Part of a data file ▸
* Start *

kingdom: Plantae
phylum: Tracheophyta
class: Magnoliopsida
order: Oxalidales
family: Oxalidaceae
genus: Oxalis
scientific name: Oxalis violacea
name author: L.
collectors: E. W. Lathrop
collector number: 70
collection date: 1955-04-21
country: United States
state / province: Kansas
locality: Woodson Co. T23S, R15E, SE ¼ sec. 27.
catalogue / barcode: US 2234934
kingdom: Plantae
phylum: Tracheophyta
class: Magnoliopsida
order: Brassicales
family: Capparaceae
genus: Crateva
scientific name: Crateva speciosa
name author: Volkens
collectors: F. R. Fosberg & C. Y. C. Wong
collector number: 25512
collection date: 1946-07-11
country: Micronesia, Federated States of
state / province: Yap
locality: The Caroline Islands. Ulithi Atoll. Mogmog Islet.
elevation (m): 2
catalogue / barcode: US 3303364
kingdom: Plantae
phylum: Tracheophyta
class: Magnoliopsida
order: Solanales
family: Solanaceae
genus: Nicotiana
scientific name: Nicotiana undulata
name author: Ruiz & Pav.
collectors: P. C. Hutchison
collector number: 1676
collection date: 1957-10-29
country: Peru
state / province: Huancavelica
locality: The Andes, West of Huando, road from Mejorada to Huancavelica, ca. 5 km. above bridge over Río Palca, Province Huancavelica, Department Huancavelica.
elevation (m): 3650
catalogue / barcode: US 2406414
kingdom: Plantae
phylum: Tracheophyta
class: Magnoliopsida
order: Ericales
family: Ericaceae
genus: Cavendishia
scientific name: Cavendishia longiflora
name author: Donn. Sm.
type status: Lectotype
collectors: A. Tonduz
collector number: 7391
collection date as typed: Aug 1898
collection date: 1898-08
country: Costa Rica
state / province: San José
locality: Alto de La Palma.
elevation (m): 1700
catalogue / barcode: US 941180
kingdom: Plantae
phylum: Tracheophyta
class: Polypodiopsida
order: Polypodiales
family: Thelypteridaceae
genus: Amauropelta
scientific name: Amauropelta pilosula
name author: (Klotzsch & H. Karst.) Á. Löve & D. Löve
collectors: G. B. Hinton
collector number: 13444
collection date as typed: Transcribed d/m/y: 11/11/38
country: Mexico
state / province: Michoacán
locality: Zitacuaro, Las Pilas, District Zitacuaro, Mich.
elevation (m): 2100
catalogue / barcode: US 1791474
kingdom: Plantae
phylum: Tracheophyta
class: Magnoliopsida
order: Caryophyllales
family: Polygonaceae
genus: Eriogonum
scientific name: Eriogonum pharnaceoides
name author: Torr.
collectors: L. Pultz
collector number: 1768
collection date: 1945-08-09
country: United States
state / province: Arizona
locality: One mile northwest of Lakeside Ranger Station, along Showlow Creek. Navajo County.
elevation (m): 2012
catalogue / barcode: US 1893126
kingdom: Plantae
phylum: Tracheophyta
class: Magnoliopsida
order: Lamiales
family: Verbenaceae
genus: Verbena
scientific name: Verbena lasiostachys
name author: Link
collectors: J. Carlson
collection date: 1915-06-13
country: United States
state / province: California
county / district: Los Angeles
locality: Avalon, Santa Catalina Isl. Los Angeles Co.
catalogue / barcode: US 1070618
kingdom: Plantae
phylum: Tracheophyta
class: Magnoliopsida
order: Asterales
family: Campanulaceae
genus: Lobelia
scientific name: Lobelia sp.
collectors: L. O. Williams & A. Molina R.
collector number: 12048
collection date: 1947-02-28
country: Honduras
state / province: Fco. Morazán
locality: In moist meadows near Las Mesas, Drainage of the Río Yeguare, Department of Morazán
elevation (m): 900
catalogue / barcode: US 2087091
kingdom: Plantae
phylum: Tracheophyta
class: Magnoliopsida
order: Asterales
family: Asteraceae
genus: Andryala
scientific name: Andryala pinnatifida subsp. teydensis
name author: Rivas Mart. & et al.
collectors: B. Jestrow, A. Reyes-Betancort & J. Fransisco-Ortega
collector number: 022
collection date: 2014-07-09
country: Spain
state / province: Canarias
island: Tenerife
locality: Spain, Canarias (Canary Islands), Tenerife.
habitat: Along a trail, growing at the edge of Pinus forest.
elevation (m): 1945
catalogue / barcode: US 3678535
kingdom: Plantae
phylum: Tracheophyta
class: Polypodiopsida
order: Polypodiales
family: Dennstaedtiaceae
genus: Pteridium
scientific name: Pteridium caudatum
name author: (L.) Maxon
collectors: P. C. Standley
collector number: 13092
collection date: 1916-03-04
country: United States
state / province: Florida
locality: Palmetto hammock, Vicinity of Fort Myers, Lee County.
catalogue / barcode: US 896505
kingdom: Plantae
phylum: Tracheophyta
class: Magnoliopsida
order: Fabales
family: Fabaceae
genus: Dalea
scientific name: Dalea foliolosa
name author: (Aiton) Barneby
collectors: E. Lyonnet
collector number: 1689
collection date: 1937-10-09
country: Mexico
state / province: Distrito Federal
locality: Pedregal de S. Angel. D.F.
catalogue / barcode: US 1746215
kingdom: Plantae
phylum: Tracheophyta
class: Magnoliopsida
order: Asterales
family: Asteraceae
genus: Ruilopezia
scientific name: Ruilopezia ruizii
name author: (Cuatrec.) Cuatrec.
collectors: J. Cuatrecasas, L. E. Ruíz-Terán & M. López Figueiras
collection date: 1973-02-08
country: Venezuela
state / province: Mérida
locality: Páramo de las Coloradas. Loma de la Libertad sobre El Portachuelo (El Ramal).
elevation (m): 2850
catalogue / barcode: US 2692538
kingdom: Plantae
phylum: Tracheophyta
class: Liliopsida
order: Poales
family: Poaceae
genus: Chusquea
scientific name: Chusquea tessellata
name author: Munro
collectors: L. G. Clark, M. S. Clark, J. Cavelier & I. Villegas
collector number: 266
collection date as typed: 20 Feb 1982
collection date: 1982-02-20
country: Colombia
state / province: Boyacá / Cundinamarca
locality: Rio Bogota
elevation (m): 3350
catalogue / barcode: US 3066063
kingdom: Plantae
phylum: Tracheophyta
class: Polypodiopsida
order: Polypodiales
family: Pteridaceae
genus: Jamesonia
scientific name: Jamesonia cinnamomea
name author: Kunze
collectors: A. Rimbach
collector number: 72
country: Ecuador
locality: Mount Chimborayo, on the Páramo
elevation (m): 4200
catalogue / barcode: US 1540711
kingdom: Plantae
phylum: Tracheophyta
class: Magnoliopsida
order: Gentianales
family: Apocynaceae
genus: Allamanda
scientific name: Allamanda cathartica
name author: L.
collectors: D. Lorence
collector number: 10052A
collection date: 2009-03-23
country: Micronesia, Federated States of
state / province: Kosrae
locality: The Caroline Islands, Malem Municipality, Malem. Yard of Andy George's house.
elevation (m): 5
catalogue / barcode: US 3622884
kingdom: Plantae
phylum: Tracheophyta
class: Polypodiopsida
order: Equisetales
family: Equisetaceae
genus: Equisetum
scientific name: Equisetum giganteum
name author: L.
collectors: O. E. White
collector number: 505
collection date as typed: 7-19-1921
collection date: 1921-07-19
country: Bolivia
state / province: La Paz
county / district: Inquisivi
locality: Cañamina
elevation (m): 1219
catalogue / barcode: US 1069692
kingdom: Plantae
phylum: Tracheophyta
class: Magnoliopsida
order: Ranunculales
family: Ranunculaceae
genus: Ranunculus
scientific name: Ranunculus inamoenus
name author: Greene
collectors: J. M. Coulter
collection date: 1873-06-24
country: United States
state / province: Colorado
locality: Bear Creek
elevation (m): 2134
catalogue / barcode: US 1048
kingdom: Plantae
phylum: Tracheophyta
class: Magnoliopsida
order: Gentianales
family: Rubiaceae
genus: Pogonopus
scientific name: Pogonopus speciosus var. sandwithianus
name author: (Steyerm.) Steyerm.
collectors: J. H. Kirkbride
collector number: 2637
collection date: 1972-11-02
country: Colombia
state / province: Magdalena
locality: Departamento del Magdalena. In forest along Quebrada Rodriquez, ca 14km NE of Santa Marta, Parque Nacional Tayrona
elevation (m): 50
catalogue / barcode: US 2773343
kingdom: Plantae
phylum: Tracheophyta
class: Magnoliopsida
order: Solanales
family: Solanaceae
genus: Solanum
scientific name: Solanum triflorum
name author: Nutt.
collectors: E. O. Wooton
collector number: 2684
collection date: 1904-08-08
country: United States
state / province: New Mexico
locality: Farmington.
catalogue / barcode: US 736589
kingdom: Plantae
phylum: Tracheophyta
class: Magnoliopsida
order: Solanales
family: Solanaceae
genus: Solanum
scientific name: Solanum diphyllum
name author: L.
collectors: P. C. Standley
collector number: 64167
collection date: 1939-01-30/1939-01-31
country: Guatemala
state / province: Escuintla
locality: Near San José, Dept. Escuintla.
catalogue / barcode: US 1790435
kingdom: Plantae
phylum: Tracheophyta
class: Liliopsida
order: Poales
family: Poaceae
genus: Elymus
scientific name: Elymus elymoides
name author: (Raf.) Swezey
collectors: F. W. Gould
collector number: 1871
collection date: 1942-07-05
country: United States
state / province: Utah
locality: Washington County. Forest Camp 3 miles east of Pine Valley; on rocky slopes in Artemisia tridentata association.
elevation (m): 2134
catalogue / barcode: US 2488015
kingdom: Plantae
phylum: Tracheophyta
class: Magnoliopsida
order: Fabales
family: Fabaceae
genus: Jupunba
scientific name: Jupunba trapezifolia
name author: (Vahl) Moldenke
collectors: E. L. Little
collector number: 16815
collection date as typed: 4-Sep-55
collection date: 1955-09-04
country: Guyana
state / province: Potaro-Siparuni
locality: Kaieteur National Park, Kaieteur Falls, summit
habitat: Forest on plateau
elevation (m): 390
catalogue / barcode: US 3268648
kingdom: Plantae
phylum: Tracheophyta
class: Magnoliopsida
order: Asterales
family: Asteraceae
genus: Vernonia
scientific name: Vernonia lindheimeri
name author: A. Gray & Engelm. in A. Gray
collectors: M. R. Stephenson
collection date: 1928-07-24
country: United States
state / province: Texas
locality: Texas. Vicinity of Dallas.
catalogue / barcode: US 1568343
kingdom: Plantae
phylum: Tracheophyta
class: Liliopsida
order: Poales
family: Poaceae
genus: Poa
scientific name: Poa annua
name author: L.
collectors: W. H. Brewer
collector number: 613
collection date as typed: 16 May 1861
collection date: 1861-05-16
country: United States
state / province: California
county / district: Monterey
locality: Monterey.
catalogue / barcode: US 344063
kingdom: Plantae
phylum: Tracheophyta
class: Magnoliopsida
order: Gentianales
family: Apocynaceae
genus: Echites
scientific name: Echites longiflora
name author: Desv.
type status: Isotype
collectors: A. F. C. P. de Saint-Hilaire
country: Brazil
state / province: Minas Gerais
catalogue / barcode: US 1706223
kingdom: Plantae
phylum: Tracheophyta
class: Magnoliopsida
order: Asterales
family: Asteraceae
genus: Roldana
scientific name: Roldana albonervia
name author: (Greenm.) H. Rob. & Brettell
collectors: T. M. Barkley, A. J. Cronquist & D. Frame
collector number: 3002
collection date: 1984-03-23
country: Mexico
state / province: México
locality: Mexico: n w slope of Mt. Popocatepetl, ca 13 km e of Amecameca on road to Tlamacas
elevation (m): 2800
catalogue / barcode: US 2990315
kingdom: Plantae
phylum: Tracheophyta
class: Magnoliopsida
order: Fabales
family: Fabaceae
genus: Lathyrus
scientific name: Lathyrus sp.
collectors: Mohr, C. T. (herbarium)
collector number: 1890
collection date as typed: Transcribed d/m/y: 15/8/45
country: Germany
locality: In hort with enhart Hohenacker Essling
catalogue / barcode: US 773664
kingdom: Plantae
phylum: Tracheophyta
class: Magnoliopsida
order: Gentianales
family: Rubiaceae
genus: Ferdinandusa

* End *

Given task ▸ Rewrite everything from the line containing "collector number: 12048" down to the line containing "country: Spain", changing "collection date" to "date collected" and leaving the rest of those lines as they are.

The output ▸
collector number: 12048
date collected: 1947-02-28
country: Honduras
state / province: Fco. Morazán
locality: In moist meadows near Las Mesas, Drainage of the Río Yeguare, Department of Morazán
elevation (m): 900
catalogue / barcode: US 2087091
kingdom: Plantae
phylum: Tracheophyta
class: Magnoliopsida
order: Asterales
family: Asteraceae
genus: Andryala
scientific name: Andryala pinnatifida subsp. teydensis
name author: Rivas Mart. & et al.
collectors: B. Jestrow, A. Reyes-Betancort & J. Fransisco-Ortega
collector number: 022
date collected: 2014-07-09
country: Spain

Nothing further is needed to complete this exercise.